In l991, "Operation Rescue" proclaimed a summer victory after closing down some clinics in Wichita, Ks. The following spring, they came to Buffalo and were met with "You are not in Wichita" signs and thousands of clinic defenders, including our gay and lesbian sisters and brothers, who drove them out of town without one clinic closing for a single day.

Many activists learned that spring that while we couldn't depend on injunctions, police and federal marshals to keep our clinics open, we could depend on each other. We had the skills, the strength and the numbers we needed to stop these bigots.

Last fall, followiing the assassination of Dr. Bernard Slepian, a high ly respected gynecologist who performed abortions in Buffalo, anti-choice forces announced they were coming back to commemorate their attempts to close our clinics. This time they extended their threats to the lesbian gay, bi, and trans community.

Everyone took them seriously. By then we had witnessed the torture and murder of Mathew Sheppard and James Byrd Jr. and knew that gay and trans bashing had increased significantly.

At the first meeting of the reconstituted Buffalo United for Choice, everyone agreed that we needed a broad-based struggle against the right wing. In the weeks that followed gay and lesbian organizations stepped forward to provide funds for brochures and mailings. They joined the BUC steering committee and sent their members to the clinic defense lines. In return, when gay bars and individuals received threats, clinic defenders showed up at night as "Rainbow Peacekeepers" to defend the bars. The organization and tactics of the peacekeepers were modeled after clinic defense.

By the end of the week, the right wing left town again, without closing the clinic and without carrying out any act of violence against the gay and lesbian community. They left behind a stronger, more unified movement, with a gay and lesbian community that had organized its own defense and had moved out of its isolation.

Since the bigots left, physicians and clinic workers have continued to carry on their heroic work. The number of abortions being performed now is higher than a year ago. The University of Buffalo chapter of Medical Students for Choice is re-energized and has been successful in getting a lecture on abortion into the medical school curriculum.

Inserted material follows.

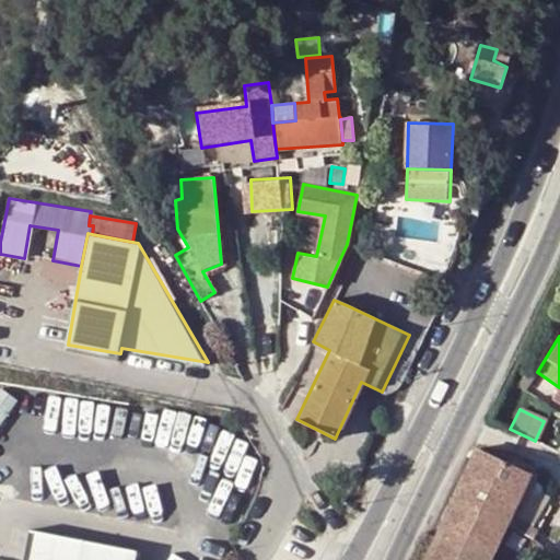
[(506,463),(477,450),(454,500),(506,525),(511,516),(516,504),(531,475),(506,463)]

During this mobilization, Workers World Party was instrumental in building a movement with more class consciousness. We organized a committee to focus on racism and brought in healthcare workers from the oppressed communities to mobilize. We discussed Mumia Abu-Jamal's defense at our meetings.

When we understand where our oppression comes from, when we understand the role of the state in capitalist society, when we understand how to come together to fight back, then we are very close to ending our oppression and building a new socialist society.